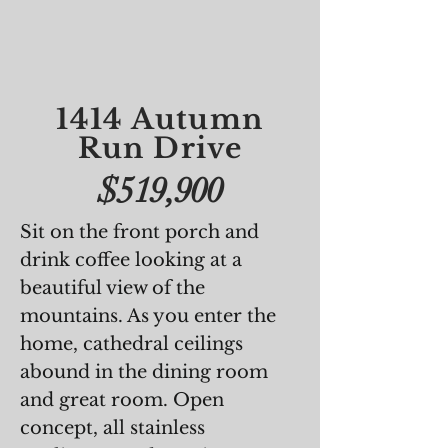
1414 Autumn
Run Drive
$519,900
Sit on the front porch and
drink coffee looking at a
beautiful view of the
mountains. As you enter the
home, cathedral ceilings
abound in the dining room
and great room. Open
concept, all stainless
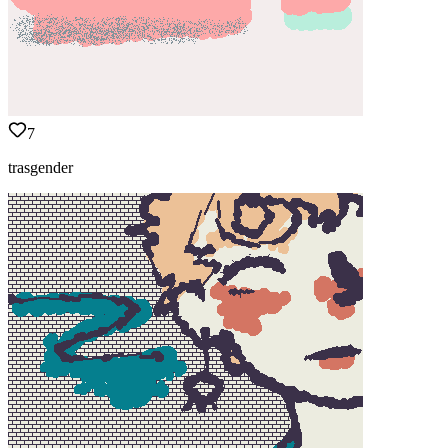
7
trasgender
• • • •
A word-for-word copy is needed of the lines from the line with "Sit on the front porch and" through the last line of the entries above, with both ends kept and the pictures dropped.

Sit on the front porch and
drink coffee looking at a
beautiful view of the
mountains. As you enter the
home, cathedral ceilings
abound in the dining room
and great room. Open
concept, all stainless
7
trasgender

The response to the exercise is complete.